Sameer Daoud, chief development officer at Drake and Scull International, tells us what to keep in mind
Funding government services and infrastructure projects from (oil) cash reserves is no longer a viable option for GCC governments. Implementing VAT, and furthermore securing additional forms of revenue from housing charges and tourist fees, is hence under consideration.
I think many see VAT as adding a layer of complexity when the end goal is ensuring that contracts are clear and transparent, in addition to meeting overall accountability and compliance with regulations. However, is that really the case?
I doubt that VAT will have any adverse effect on investment in the long run. The simple reason is that this has not been the case anywhere else in the world. In contrast to income tax, which has a negative effect because there is less money to invest, the introduction of VAT is a corporate tax that benefits the nation as a whole. As a VAT-registered company, this is a simple throughput that is not a complicated process at all, as long as it is clear what VAT applies to, and when.

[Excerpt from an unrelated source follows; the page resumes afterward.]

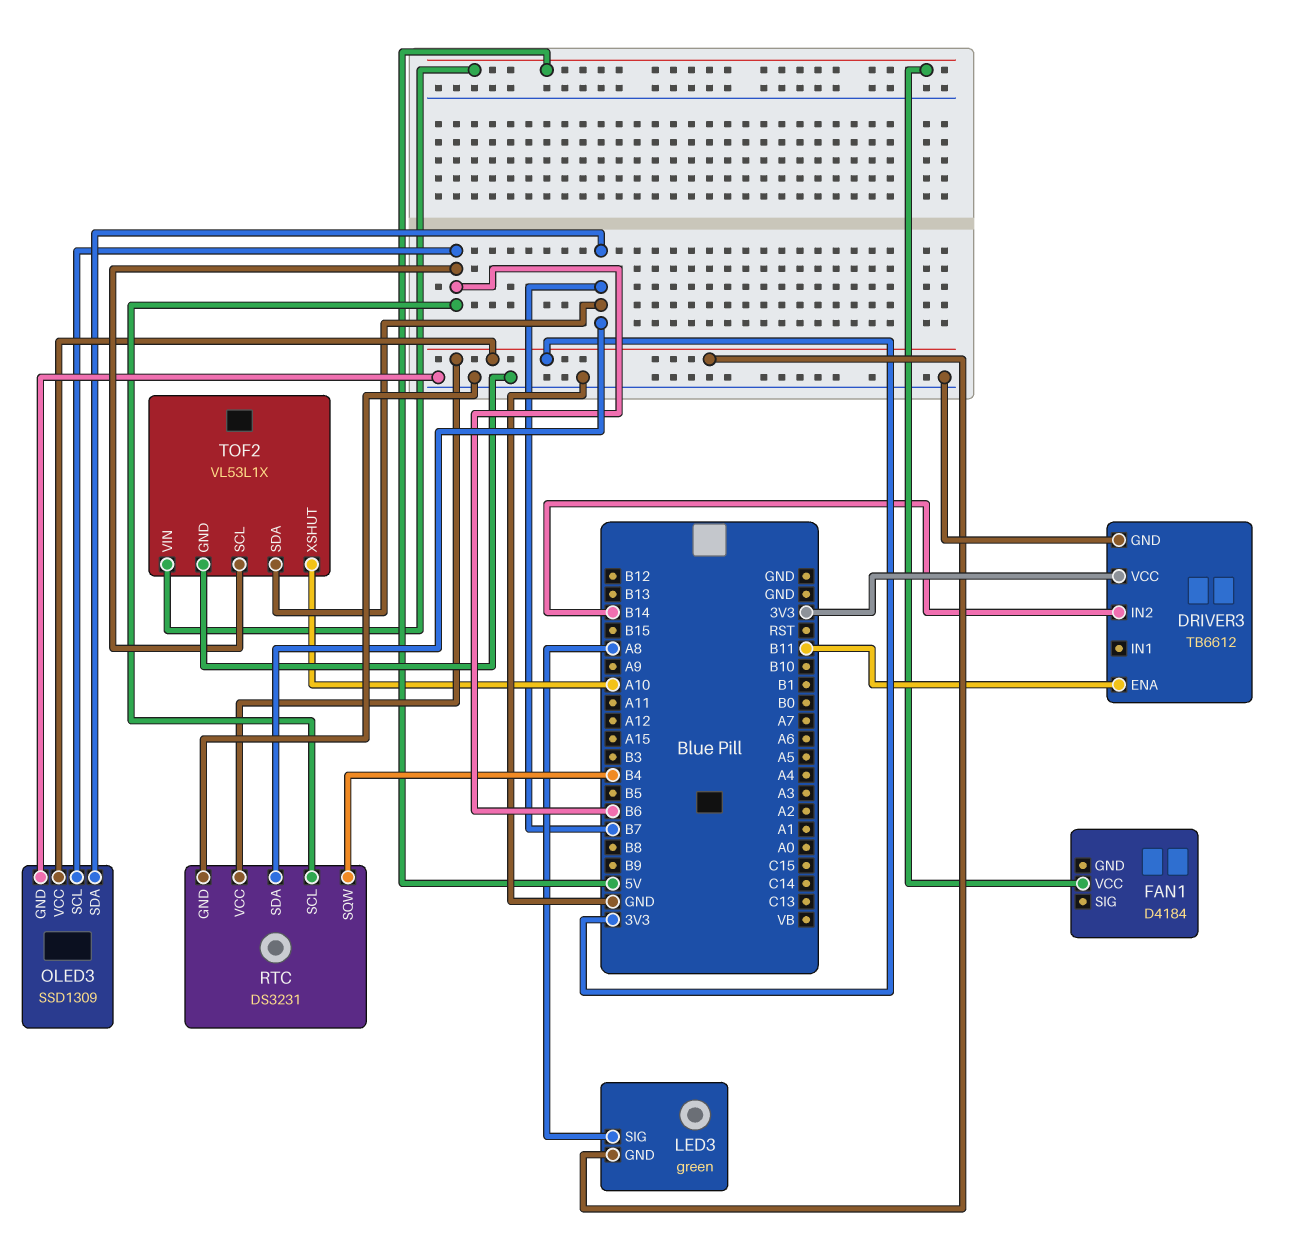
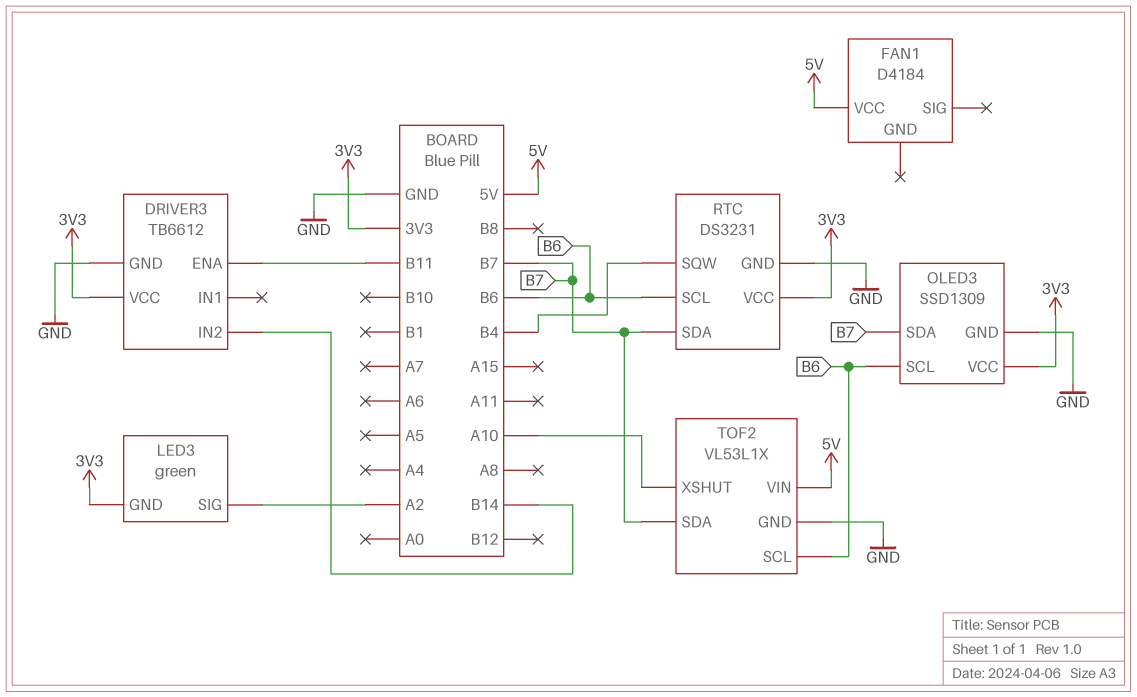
LED3 pin SIG: A8 -> A2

Ensuring compliance across the supply chain with the new tax entails significant efforts both from within organisations and between business partners. The high number of parties involved with supplier and subcontractors quickly creates complexities, making it difficult to gain a proper overview of transactions.
Contractors also employ a large number of smaller subcontractors that may not be registered, and hence are unable to pass the VAT benefits along to their main contractors. Even in markets with well-established VAT procedures, the number of court cases relating to VAT in the construction industry is an indication of how common these types of issues are.
Construction projects have a long lifecycle and final payments can be delayed for extended periods. Typically, it takes more than six months to collect payment after completing construction work, making cash flow a major challenge. This challenge is further compounded when needing to account for VAT upon delivery, before receiving payment from the customer.
On the other hand, the same applies to barter transactions that need to be balanced. Therefore, companies are required to plan in advance due to the nature of prolonged projects, and are also advised to review their current contracts to ensure that their commercial position is clear and protected.
As a transaction-based tax, VAT applies to each stage of the supply chain. With many parties involved, from subcontractors to suppliers, VAT accounting errors can easily occur in the supply chain. Disputes can arise, for instance, with projects already in progress. Here VAT may not have been contemplated from the outset, without any mention of it in the contracts. In such cases, it is important to figure out who will account for it, and under what circumstances, so as to avoid delays and disagreements leading to conflicts.
Both as companies and as the management of individual projects, it is essential to have accurate cash-flow projections in order to facilitate invoicing and accounting. Each of these steps affects overall planning and management, and therefore it is vital that contracts address the new tax.
Some contractors have pre-emptively factored VAT into prices since even before 2017. However, it is safe to assume that many projects due to be delivered over the coming years have not. It is thus likely that the contractor will need to renegotiate with the client as to how to charge VAT, or risk having to bear the cost thereof. How successful this is will likely depend on what agreements a developer has in place with end users.
All this makes creating a robust accounting and tax management system all the more imperative. VAT is a tax aimed at the end user and, from that perspective, it can be seen as incumbent upon companies to collect VAT for the government. This role involves both cost and risk in that it requires administration and exposure to interest, potential penalties, cash-flow constraints and inadvertent non-compliance with new legislation.
The main priority is to avoid uncertainty, which can lead to misunderstanding. This is especially true when it comes to contracts. My advice is to maintain a continuous open dialogue where all parties feel comfortable to ask questions and are afforded the opportunity to iron out any wrinkles at the earliest stage possible.
Five percent is not a high tax rate by any stretch of the imagination. However, given the slim margins that contractors depend on in large contracts, calculating the VAT correctly and having proper management in place to avoid unexpected scenarios could well prove the difference between winning and losing.